Your task
Render the entries below as a Markdown table with the columns Row and Line, giving each non-blank line its own numbered row. Leave the pictures out.

Given records

=-=-=-=-=

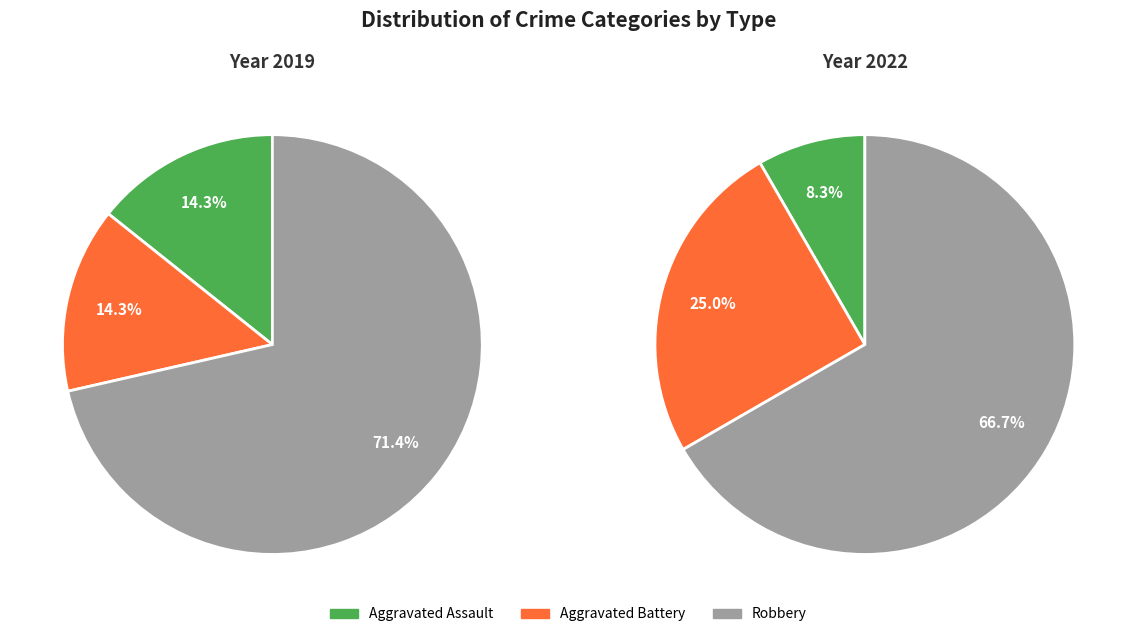

Do Robbery and Aggravated Assault together represent more than half of the pie?

Yes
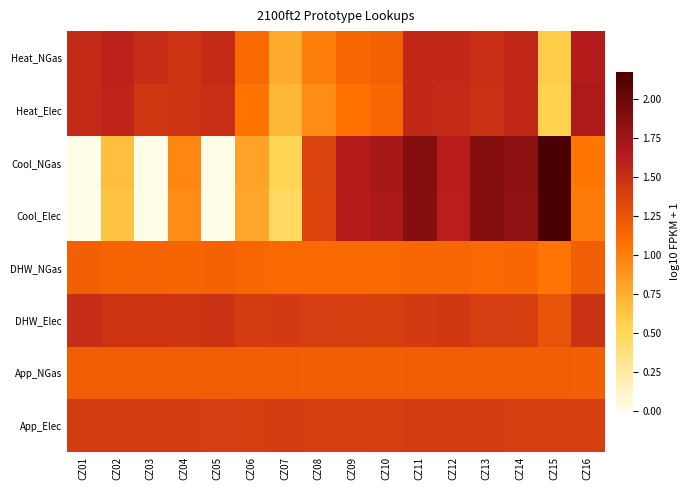

At which category does the chart reach its minimum across all series?

CZ01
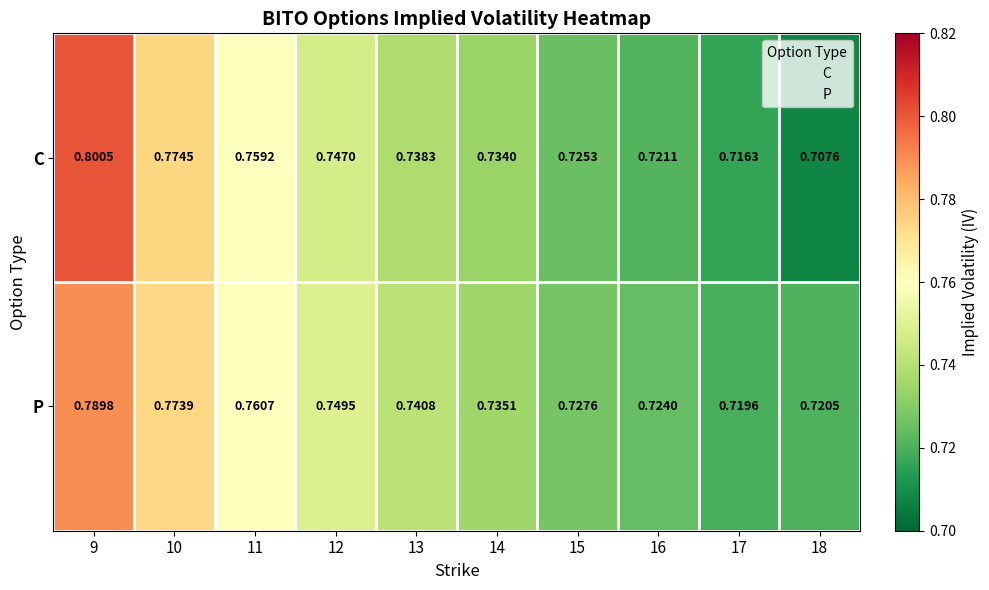

Which series has the largest range (max minus min)?

C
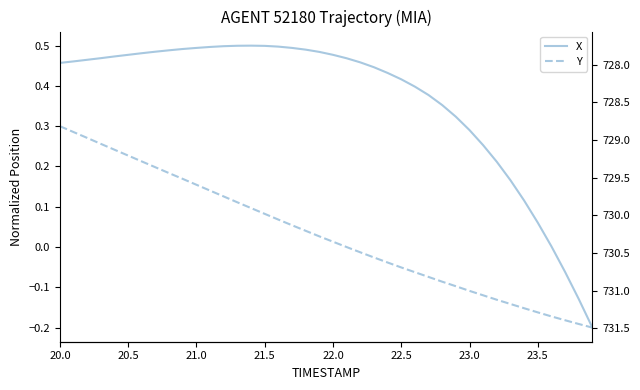

At which label does X first exceed 0?

20.0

=-=-=-=-=

Problem solution
| Row | Line |
|---|---|
| 1 | Do Robbery and Aggravated Assault together represent more than half of the pie? |
| 2 | Yes |
| 3 | At which category does the chart reach its minimum across all series? |
| 4 | CZ01 |
| 5 | Which series has the largest range (max minus min)? |
| 6 | C |
| 7 | At which label does X first exceed 0? |
| 8 | 20.0 |